In "Chinatown," an impossibly fast fantasia about imagined gangland wars and lust in the old town, the guitarist sounds like he might be trying to do some sort of variation on an Asian riff. Or, he might just be going insane -- he's simply playing too fast for us to be able to tell.
We'd like to be able to say that fired bassist Michael Anthony is sorely missed, but, truth be told, newish member Wolfgang Van Halen -- Eddie's son, who joined up for the 2007-8 reunion tour -- does a more-than-fair job of replacing the original bass player's high harmonies as well as low-end responsibilities. Drummer Alex Van Halen hasn't lost a beat, literally, and feet do not fail him when the double bass drums kick in on the good-kind-of-migraine-inducing "Bullethead."

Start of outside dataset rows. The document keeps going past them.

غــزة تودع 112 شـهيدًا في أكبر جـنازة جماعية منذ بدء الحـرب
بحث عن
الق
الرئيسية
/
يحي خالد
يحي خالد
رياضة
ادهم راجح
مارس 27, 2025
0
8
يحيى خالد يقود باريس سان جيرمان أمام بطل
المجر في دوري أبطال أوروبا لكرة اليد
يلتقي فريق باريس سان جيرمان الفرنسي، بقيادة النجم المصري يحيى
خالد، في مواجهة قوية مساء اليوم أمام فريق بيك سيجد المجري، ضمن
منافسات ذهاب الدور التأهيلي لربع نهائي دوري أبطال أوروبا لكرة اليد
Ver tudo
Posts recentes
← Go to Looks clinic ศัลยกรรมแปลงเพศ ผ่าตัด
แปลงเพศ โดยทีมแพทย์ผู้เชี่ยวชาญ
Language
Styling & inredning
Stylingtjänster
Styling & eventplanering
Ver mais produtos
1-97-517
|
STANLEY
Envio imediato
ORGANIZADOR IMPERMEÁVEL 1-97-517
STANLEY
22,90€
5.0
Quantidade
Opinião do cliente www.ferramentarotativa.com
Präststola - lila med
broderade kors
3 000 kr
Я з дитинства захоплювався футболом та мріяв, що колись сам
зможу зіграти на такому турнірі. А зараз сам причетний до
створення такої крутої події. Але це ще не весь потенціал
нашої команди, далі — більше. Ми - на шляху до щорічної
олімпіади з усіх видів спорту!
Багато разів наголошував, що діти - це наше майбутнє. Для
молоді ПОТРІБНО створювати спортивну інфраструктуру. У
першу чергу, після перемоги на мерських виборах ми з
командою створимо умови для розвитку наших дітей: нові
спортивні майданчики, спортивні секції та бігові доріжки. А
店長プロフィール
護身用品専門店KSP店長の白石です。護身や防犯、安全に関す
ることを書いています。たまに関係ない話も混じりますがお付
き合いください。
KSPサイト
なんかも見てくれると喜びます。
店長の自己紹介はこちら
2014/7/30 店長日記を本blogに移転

Among the singer's more memorable contributions, Roth adds an "Ice Cream Man"-style acoustic intro to his extended riffs on contemporary religion in "Stay Frosty" ("God is love but get it in writing"). He's not above paraphrasing Dylan for a laugh ("How many roads must a man walk down before he admits he is lost"), but his best set of cultural references comes with "You and Your Blues," where Roth rejects lines from almost a dozen different blues standards in the course of complaining about his woman's foul disposition.
"Selective amnesia is just a heartbeat away," Roth promises in "The Trouble With Never." If you want to do "The Vow" one better and momentarily wipe the entire MTV era from your memory bank, you really couldn't hope for much better of a brain-cell eliminator than this agreeably time-tripping return to form.